Representing Moldova on the mat on a total of four Moldovan World Teams and eight European Teams, Romanov competed as recently as February of last year in an attempt to represent his country at the Olympics.
So when it comes to fighting another wrestler inside the Octagon, Romanov isn’t really concerned.
“I think my wrestling is much better than [Espino],” Romanov said. “He’s just a grappler; I compete professionally in wrestling, grappling and Brazilian Jiu-Jitsu. I think my level is much better.”
It’s a sentiment that will be put to the test on Saturday as the two square off in the fight before the preliminary card finale in a quiet UFC APEX -- an environment Romanov has become accustomed to.

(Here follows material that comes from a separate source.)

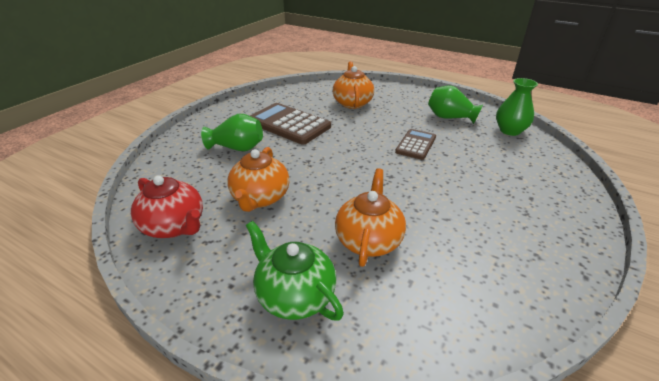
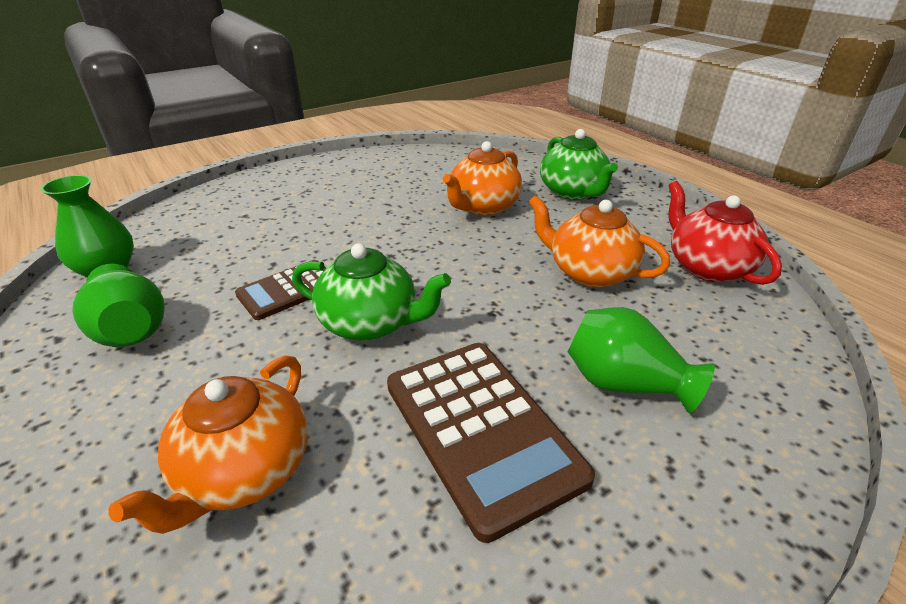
camera: 155 degrees left, 0 degrees up
orange teapot [227,147,290,212] -> orange teapot turned 90 degrees counterclockwise [529,195,670,288]
none -> green teapot [292,244,451,341]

“For me it doesn’t matter if there’s fans or no fans,” Romanov said. “I fight for my team, my family, for all the fans who watch us.”
Despite the challenge that lies ahead, Romanov has his eyes set on big plans for 2021.
“I want to fight a minimum of three times. I want to break into the top 15, minimum. If the matchmakers give me the possibility, I want to fight in the top ten. I’m ready.”